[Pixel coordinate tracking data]
- - - - - - -

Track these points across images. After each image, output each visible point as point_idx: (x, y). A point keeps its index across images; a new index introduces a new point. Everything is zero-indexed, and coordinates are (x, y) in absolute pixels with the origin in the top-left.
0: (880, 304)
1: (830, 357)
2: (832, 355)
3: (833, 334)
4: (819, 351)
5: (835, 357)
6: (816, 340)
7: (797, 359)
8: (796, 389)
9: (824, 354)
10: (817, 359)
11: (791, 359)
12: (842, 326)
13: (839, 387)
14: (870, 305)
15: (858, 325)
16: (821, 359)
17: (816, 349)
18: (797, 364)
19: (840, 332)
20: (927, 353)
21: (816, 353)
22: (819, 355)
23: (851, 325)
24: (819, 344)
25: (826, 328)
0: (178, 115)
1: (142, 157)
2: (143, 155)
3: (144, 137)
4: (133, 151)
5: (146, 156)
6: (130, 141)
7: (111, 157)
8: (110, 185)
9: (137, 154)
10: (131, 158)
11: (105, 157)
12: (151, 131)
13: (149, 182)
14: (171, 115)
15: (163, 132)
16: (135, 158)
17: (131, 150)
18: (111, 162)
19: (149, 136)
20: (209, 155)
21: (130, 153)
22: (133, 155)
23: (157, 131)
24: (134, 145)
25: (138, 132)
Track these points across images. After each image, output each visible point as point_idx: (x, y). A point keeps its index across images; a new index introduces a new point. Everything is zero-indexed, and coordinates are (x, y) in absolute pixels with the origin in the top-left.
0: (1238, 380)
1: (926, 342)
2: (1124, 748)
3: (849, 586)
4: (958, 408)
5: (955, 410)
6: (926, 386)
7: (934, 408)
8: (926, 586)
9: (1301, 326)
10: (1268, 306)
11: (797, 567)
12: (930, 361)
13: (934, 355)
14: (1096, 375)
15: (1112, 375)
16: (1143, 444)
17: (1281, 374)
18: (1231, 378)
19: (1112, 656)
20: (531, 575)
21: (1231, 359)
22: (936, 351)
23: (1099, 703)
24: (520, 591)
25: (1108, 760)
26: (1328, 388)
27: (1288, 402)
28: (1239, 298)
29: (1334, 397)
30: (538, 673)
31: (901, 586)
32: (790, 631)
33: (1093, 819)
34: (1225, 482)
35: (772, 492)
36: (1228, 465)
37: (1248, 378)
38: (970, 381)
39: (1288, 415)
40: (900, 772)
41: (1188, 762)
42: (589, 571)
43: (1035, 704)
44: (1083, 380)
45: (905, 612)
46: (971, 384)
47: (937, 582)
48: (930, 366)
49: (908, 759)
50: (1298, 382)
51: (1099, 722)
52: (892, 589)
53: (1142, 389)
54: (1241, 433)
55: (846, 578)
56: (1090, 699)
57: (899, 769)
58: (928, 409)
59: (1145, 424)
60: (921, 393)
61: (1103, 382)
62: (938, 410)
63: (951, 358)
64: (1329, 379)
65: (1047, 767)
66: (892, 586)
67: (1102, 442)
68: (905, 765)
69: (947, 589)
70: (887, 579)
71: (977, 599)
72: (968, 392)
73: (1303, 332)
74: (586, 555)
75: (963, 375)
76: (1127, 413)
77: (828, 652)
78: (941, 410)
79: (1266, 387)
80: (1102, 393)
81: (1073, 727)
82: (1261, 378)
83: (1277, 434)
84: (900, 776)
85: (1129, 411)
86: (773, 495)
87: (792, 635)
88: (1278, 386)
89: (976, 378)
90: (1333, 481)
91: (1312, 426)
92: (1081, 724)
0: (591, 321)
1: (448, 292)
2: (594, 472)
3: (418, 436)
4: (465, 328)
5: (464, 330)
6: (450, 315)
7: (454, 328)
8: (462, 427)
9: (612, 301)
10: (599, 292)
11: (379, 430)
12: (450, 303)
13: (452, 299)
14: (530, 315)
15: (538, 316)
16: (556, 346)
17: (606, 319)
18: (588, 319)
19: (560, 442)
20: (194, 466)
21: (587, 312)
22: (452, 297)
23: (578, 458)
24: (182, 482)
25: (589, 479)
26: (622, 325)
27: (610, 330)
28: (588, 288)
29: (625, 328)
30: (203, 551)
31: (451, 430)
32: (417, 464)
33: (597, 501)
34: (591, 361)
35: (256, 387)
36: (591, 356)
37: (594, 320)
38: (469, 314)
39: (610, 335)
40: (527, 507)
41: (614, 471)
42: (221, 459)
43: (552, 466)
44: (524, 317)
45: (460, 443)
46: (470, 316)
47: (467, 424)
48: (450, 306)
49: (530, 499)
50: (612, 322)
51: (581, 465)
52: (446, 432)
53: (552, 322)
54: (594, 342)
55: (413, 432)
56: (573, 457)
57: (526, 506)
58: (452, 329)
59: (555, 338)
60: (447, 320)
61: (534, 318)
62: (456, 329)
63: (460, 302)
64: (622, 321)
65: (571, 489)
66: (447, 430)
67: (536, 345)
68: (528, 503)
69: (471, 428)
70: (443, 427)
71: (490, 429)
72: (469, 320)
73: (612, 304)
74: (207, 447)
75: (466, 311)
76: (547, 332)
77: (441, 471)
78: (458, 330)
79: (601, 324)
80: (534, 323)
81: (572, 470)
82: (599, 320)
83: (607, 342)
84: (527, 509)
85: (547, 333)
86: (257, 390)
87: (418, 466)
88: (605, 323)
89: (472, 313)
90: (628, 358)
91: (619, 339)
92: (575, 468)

- - - - - - -

**Work instructions**
Look above for the line holding "62: (938, 410)" and the line holding "87: (792, 635)", then output exactly those two lines and every line between them, nothing more.

**Task answer**
62: (938, 410)
63: (951, 358)
64: (1329, 379)
65: (1047, 767)
66: (892, 586)
67: (1102, 442)
68: (905, 765)
69: (947, 589)
70: (887, 579)
71: (977, 599)
72: (968, 392)
73: (1303, 332)
74: (586, 555)
75: (963, 375)
76: (1127, 413)
77: (828, 652)
78: (941, 410)
79: (1266, 387)
80: (1102, 393)
81: (1073, 727)
82: (1261, 378)
83: (1277, 434)
84: (900, 776)
85: (1129, 411)
86: (773, 495)
87: (792, 635)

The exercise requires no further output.